• _Page extract_
===============

2- A Room of One’s Own (Solitude and Isolation Sought for Creativity)
Many women have needed—and still need—to free themselves from the domestic burdens and family care obligations imposed by patriarchal society, which left little space or time for their artistic production. Therefore, this line of inquiry aims to explore the various proposals for emancipation and strategies implemented by women to free themselves from the diverse oppressive mechanisms that prevented them from fully developing as artists and/or intellectuals.
3- Internal Exile
Based on the concept of “internal exile,” this line of inquiry proposes to examine studies on the different ways in which women artists have been symbolically or spiritually confined. Many artists refer in their personal writings and works to a sense of isolation and loneliness experienced within social contexts, including family, romantic partners, their surroundings, artistic collectives, cultural institutions or centers, as well as state forces. In response, many of them have used art as an act of protest and resistance.
4- Art as Therapy
Building on the experiments conducted by experimental psychology in the 1960s and 1970s, many centers have used drawing, painting, or other forms of amateur artistic creation—particularly for women—as a preferred means of expression and connection with those in confinement. Therefore, this final section proposes to include contributions that explore the use of art as a healing therapy and a tool for research in institutions associated with confinement—prisons, sanatoriums, reform schools, etc.
Line 2. Genealogies, Memory, and Critique of the Artistic Narrative
Proposals must be situated within a critical feminist perspective, addressing the relationships between patriarchy, power, the body, sexuality, memory, and cultural production. Particular value will be placed on contributions that engage with historiographical rewriting and the political dimension of artistic practice, as well as research that applies feminist theoretical frameworks to different historical periods and contemporary contexts, fostering dialogue between past and present in the construction of critical genealogies.
1. Constructing Genealogies and Historiographical Rewriting
Studies on the formation, interruption, or recovery of genealogies of feminist art from the 1970s to the present. Research on intergenerational transmission, the rediscovery of female artists and marginalized practices, critical reevaluations of the canon, and proposals that contribute to the rewriting of art history from feminist perspectives will be encouraged.
2. Body, representation, and the patriarchal visual regime
Critical analyses of the body as a space of symbolic contestation in artistic creation. Studies on the historical construction of the nude, the male gaze, sexuality, violence, motherhood, and power relations, as well as artistic practices that subvert the canon and dismantle the patriarchal visual regime.
3. Cultural androcentrism, structural exclusion, and politics of legitimation
Research on mechanisms of structural exclusion and gender inequality in museums, the art market, collections, and cultural policies, with a special focus on the Spanish context. Analysis of mechanisms of invisibilization and contemporary strategies of institutional critique, correction, and re-signification of systems of artistic legitimation.
4. Memory, Archiving, and Critical Rewriting
Reflections on personal and collective archives, projects of historiographical recovery, feminist curation, and artistic practices that—within the Spanish context or in dialogue with other international contexts—activate memory as a political tool, generating alternative narratives and mechanisms of resistance against hegemonic narratives.
5. Community, Domesticity, and the Politicization of the Personal
Analysis of feminist artistic practices that challenge the division between the public and the private, address the domestic sphere, care work, and territory, and propose forms of collective creation that subvert the myth of the individual genius and the logic of creative isolation.

===============

• _Data extracts_
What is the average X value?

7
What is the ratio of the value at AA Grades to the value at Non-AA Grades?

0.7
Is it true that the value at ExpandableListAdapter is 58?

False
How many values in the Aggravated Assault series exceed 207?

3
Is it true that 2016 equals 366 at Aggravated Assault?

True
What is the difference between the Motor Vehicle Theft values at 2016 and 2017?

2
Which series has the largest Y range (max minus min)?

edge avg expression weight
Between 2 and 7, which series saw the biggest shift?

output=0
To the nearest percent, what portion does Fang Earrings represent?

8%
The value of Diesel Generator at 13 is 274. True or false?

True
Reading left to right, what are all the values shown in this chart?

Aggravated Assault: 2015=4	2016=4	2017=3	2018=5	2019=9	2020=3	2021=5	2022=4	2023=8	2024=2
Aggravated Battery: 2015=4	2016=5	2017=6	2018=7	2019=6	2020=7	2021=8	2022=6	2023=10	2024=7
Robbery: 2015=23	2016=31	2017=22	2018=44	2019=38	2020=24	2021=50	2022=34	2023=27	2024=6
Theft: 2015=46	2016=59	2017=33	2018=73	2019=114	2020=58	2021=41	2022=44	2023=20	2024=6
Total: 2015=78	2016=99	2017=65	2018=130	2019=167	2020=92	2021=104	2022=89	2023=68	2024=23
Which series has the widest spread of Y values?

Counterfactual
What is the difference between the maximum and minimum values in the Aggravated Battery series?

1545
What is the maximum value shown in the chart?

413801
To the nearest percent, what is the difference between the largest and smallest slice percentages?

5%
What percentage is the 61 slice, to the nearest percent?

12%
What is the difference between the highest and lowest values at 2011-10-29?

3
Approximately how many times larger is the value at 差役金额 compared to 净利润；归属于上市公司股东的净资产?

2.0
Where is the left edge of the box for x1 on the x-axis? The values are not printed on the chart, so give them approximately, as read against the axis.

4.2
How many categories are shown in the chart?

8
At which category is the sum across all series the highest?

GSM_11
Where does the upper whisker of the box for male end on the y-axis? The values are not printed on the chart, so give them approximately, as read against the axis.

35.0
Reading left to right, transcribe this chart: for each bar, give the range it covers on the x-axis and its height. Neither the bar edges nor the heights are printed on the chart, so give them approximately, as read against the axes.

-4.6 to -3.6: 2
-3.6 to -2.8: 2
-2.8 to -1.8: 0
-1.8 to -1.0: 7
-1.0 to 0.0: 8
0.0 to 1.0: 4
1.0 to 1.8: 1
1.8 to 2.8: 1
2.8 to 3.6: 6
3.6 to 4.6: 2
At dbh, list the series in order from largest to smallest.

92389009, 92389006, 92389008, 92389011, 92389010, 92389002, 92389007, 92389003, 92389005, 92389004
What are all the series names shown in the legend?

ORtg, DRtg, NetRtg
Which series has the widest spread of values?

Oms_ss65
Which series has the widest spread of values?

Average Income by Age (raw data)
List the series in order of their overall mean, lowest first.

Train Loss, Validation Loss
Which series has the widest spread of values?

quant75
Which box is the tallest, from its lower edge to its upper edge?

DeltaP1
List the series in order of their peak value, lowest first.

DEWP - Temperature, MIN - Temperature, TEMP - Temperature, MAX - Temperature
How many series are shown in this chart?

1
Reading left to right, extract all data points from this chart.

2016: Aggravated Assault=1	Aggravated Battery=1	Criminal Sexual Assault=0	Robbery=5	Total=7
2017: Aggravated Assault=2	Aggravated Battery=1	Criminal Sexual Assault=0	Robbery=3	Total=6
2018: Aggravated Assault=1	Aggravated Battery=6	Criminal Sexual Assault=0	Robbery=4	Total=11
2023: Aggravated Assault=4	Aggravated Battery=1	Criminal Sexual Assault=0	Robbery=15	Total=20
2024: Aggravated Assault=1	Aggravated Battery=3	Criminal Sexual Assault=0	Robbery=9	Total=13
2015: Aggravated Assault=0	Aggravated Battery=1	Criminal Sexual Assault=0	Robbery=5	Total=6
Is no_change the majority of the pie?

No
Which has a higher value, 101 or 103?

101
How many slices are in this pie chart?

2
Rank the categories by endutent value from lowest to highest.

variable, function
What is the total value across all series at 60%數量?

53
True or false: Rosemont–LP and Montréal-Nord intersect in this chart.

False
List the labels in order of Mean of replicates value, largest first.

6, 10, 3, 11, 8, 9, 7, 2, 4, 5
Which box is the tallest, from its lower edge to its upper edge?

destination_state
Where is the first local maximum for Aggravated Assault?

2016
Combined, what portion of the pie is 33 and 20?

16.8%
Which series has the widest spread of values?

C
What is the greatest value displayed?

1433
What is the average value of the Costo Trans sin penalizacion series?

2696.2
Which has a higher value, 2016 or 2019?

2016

===============

• _Apply what you read_
**1.** In the passage on women artists, the "Art as Therapy" section builds on experiments from which decades?
**2.** Please retype the stretch of the passage on women artists from "1. Constructing Genealogies" through "patriarchal visual regime.".
You won't need the records.

• _Numbered responses_
**1.** The 1960s and 1970s.

**2.**
1. Constructing Genealogies and Historiographical Rewriting
Studies on the formation, interruption, or recovery of genealogies of feminist art from the 1970s to the present. Research on intergenerational transmission, the rediscovery of female artists and marginalized practices, critical reevaluations of the canon, and proposals that contribute to the rewriting of art history from feminist perspectives will be encouraged.
2. Body, representation, and the patriarchal visual regime
Critical analyses of the body as a space of symbolic contestation in artistic creation. Studies on the historical construction of the nude, the male gaze, sexuality, violence, motherhood, and power relations, as well as artistic practices that subvert the canon and dismantle the patriarchal visual regime.